The civilian journalist takes to SnapChat
13 October, 2015
Our Content Executive, Richard Gough, takes a look at how the refugee crisis in the Middle East is being documented using everyday social media.
Back in late 2010, early 2011, the Arab Spring took centre stage on our news with clips, pictures and blog posts bursting out of Libya, Tunisia and Egypt. These were not coming from professional journalists, but mainly from civilians on the ground, using their mobile phones to tell the world what was happening. The events were more often than not hailed as ‘The Facebook revolution’, as it was thought that the various ‘leaking’ images and news helped to overthrow these once secretive countries. Various ‘underground’ Facebook groups proved to be one of the main communication sources in the Middle East, as well as Twitter, however, with web blockages and easily targeted pages these were regularly shut down by the authorities.

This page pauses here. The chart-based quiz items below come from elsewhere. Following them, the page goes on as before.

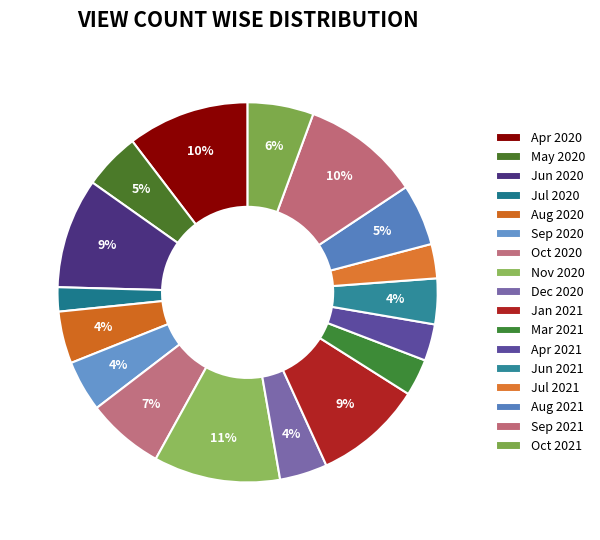

What percentage is the Oct 2020 slice, to the nearest percent?

7%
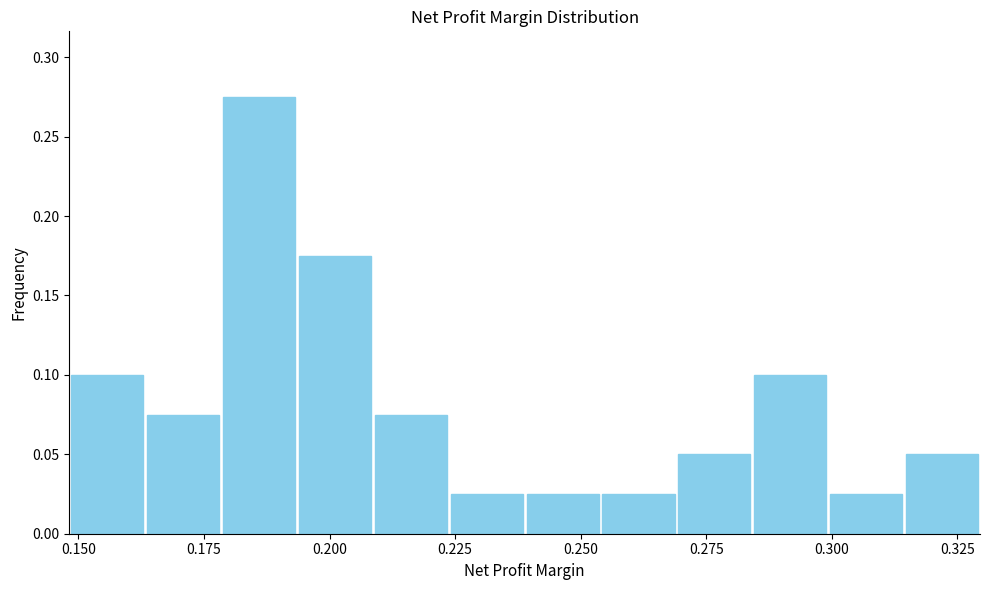

Read against the x-axis, roughly where is the centre of the tallest bar?

0.185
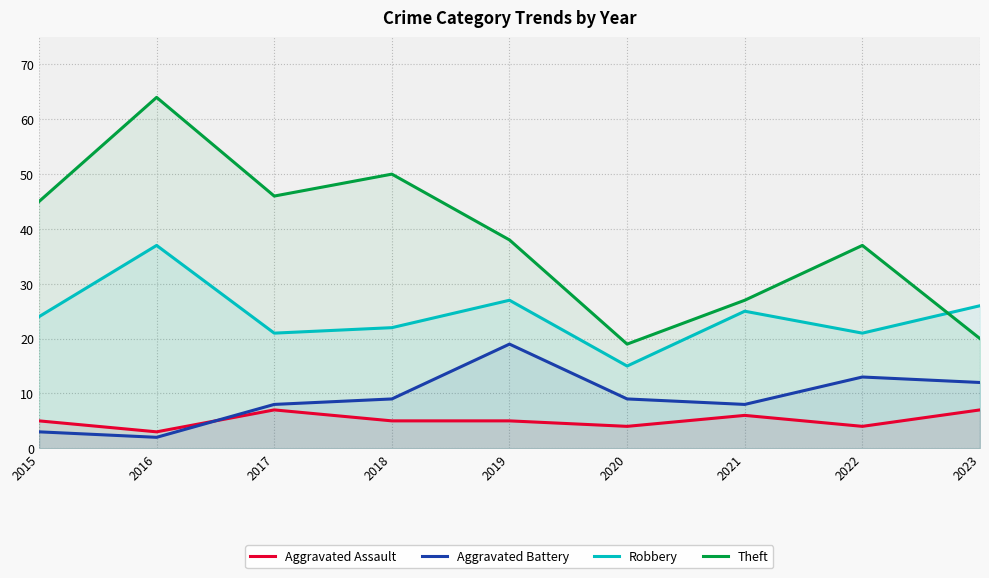

Where is the first local minimum for Aggravated Battery?

2016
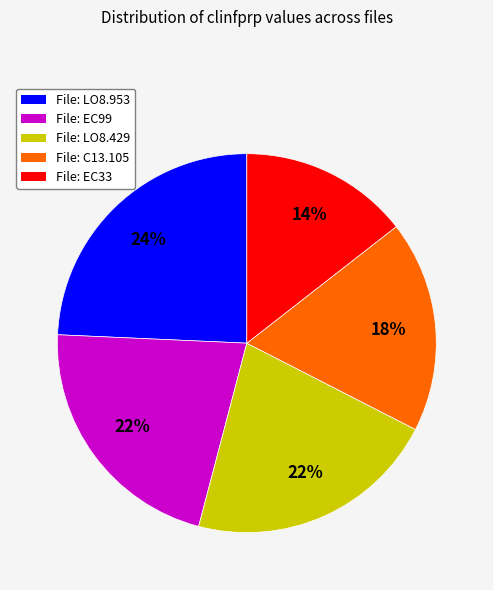

Is there a majority slice in this chart?

No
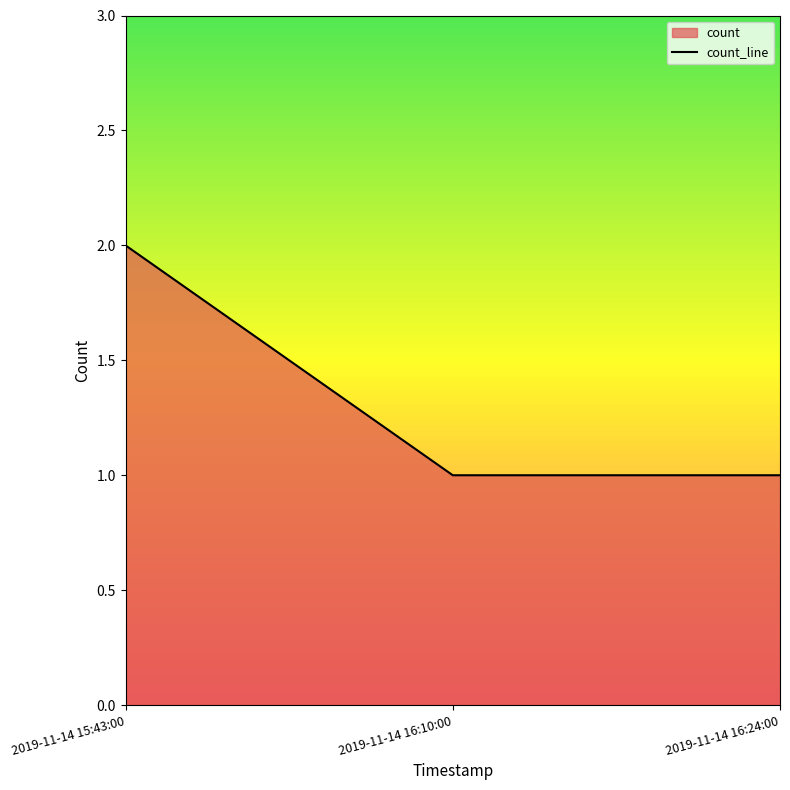

True or false: the data shows 0 at 2019-11-14 15:43:00.

False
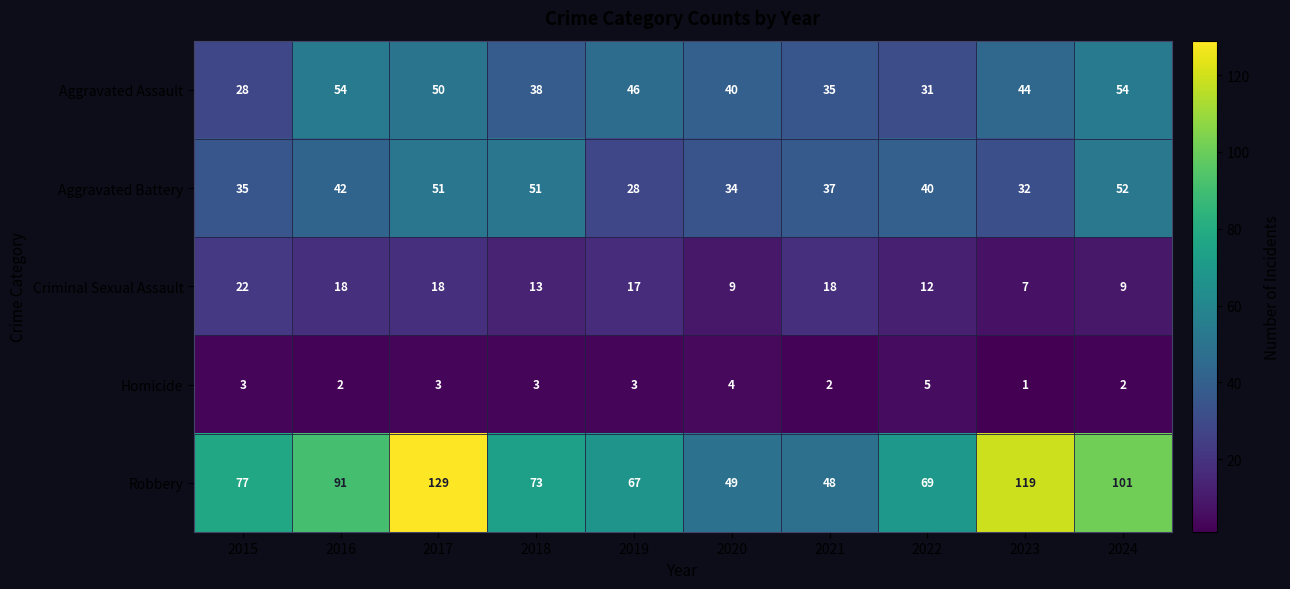

What is the average value of the Homicide series?

3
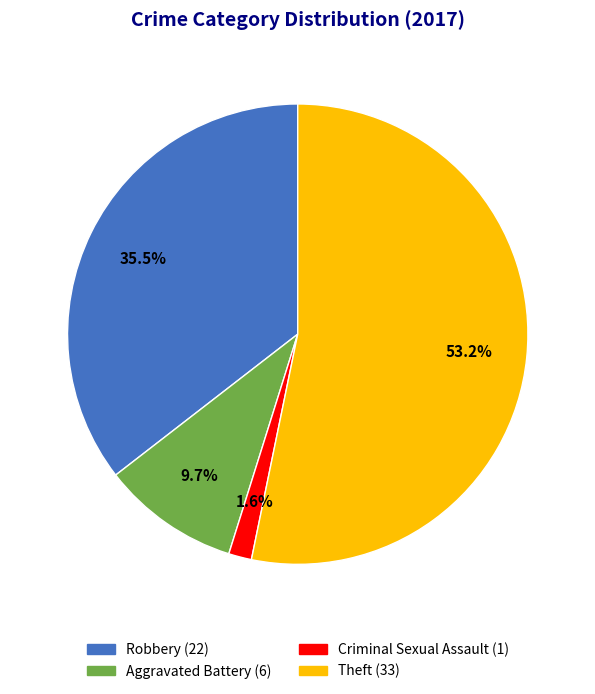

The Robbery slice represents 22% of the pie. True or false?

False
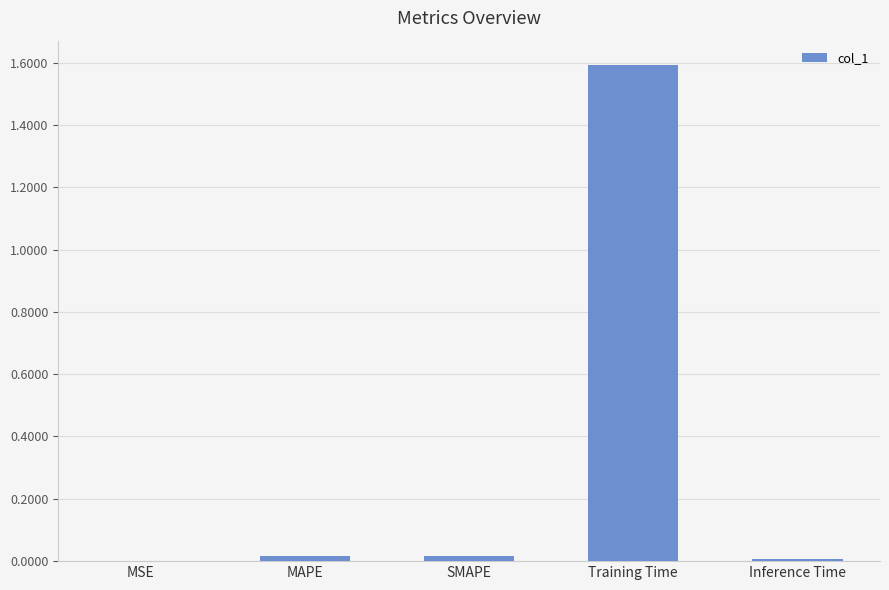

What is the greatest value displayed?

1.6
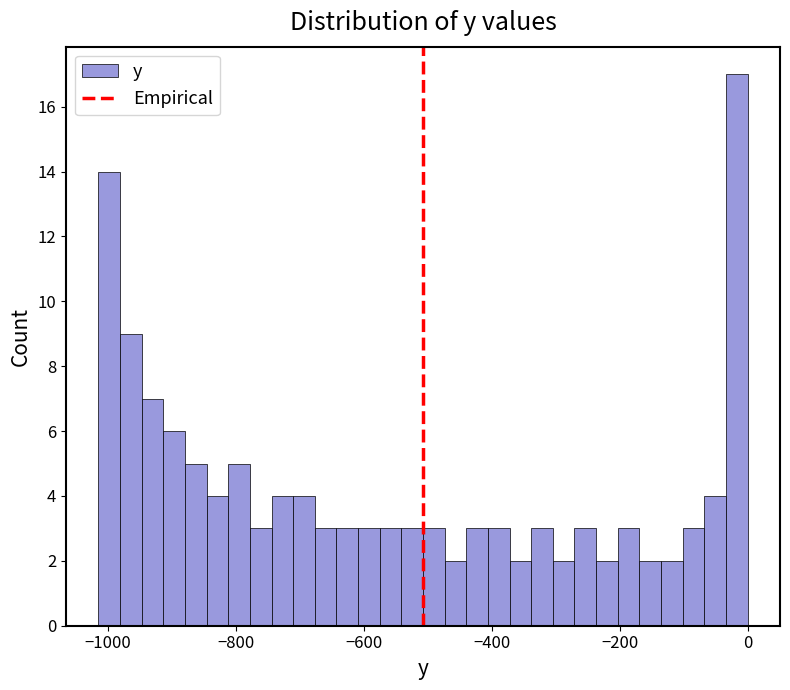

Read against the x-axis, roughly where is the centre of the tallest bar?

-20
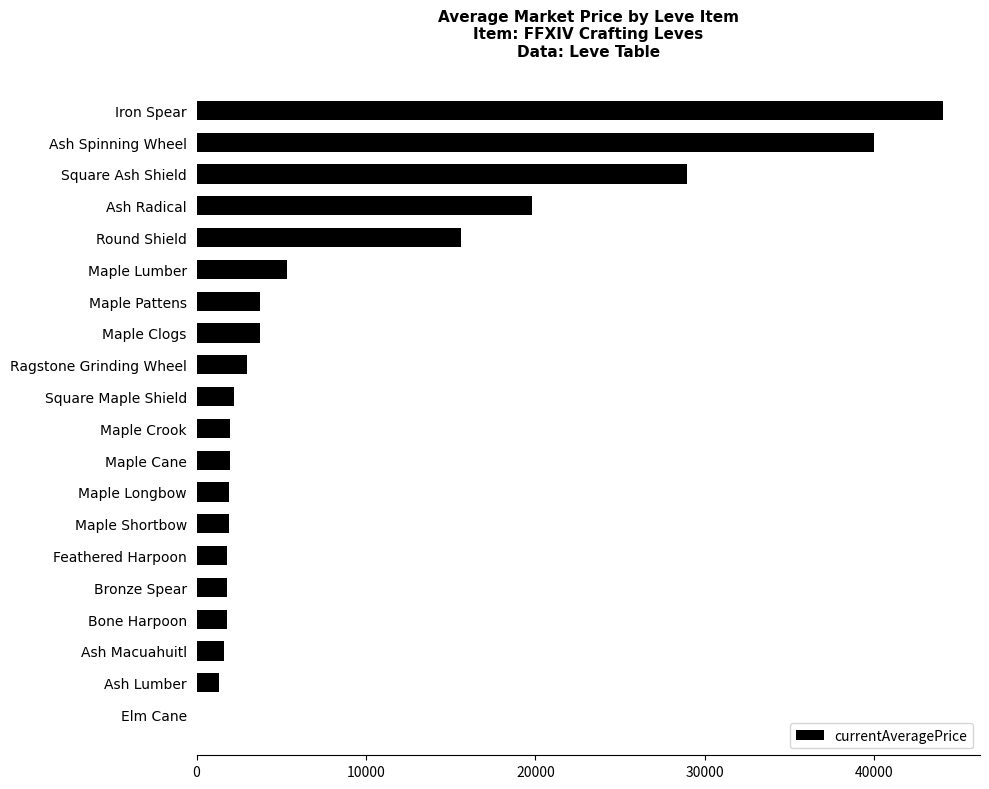

What is the approximate value at Iron Spear?

44035.4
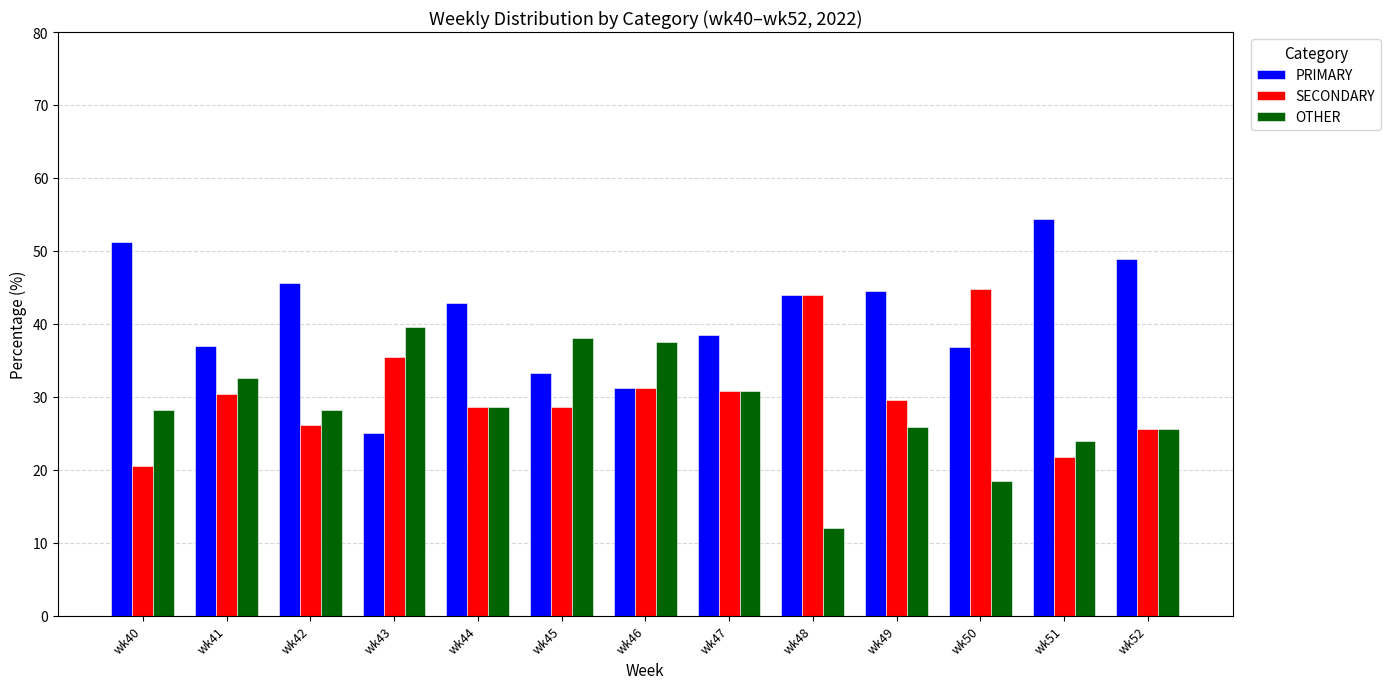

What is the average value of the OTHER series?

28.4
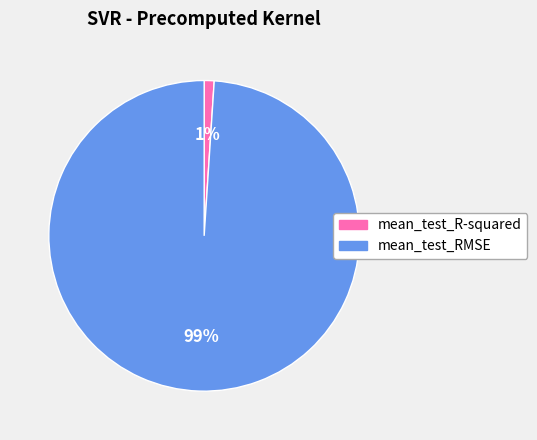

Combined, do mean_test_RMSE and mean_test_R-squared account for over 50%?

Yes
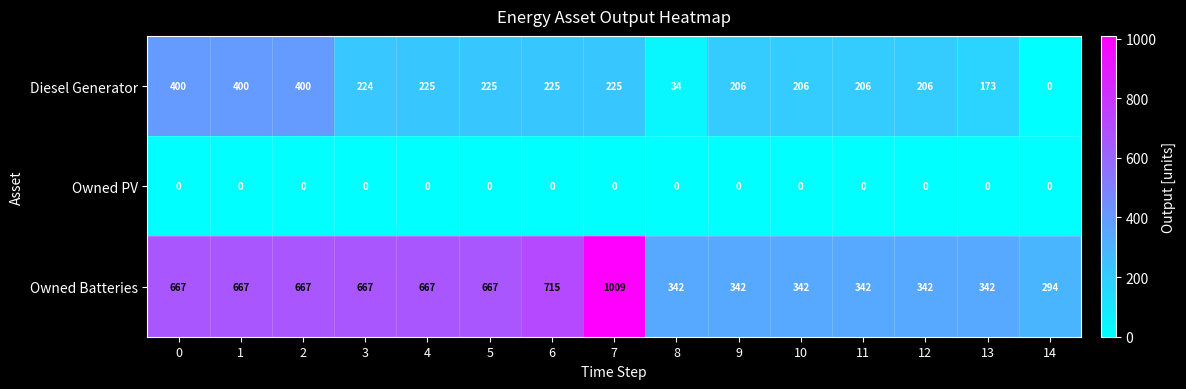

True or false: Owned Batteries has a value of 474 at 10.

False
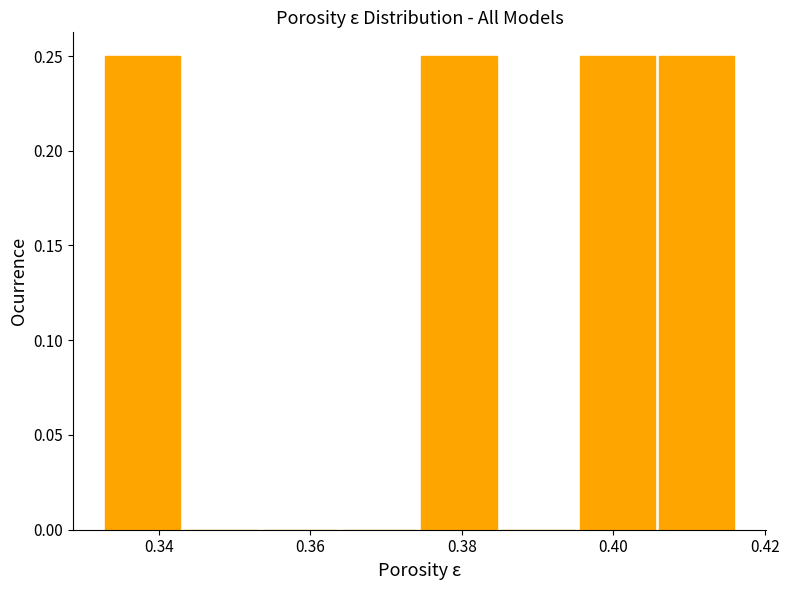

Reading left to right, list every bar in this chart as the range it spans on the x-axis followed by its height. Neither the bar edges nor the heights are printed on the chart, so give them approximately, as read against the axes.

0.332 to 0.344: 0.25
0.344 to 0.354: 0
0.354 to 0.364: 0
0.364 to 0.374: 0
0.374 to 0.384: 0.25
0.384 to 0.396: 0
0.396 to 0.406: 0.25
0.406 to 0.416: 0.25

Now the world has moved on and found a new way to communicate the latest crisis in the Middle East, the Syrian Refugee Crisis. SnapChat has become the latest tool to show events, with a 10 second video clip and the ability to write a short amount of text, it is the perfect way to convey what is going on. The ability to use the ‘story feature’ means that civilians can share exactly what is happening moment by moment. It’s not just civilians that are using the app however, back in September, Ravin Sampat, a BBC producer, travelled for a week with the Panorama team to regularly update SnapChat and show followers exactly what was happening.
What started as an app to send pictures between friends is now being used to show the world an un-edited version of the refugee crisis. The BBC stated that they had a great reaction from the panorama SnapChats, so will we see this in the future? Will we see more journalists heading into the lions den armed only with an iPhone and a SnapChat account?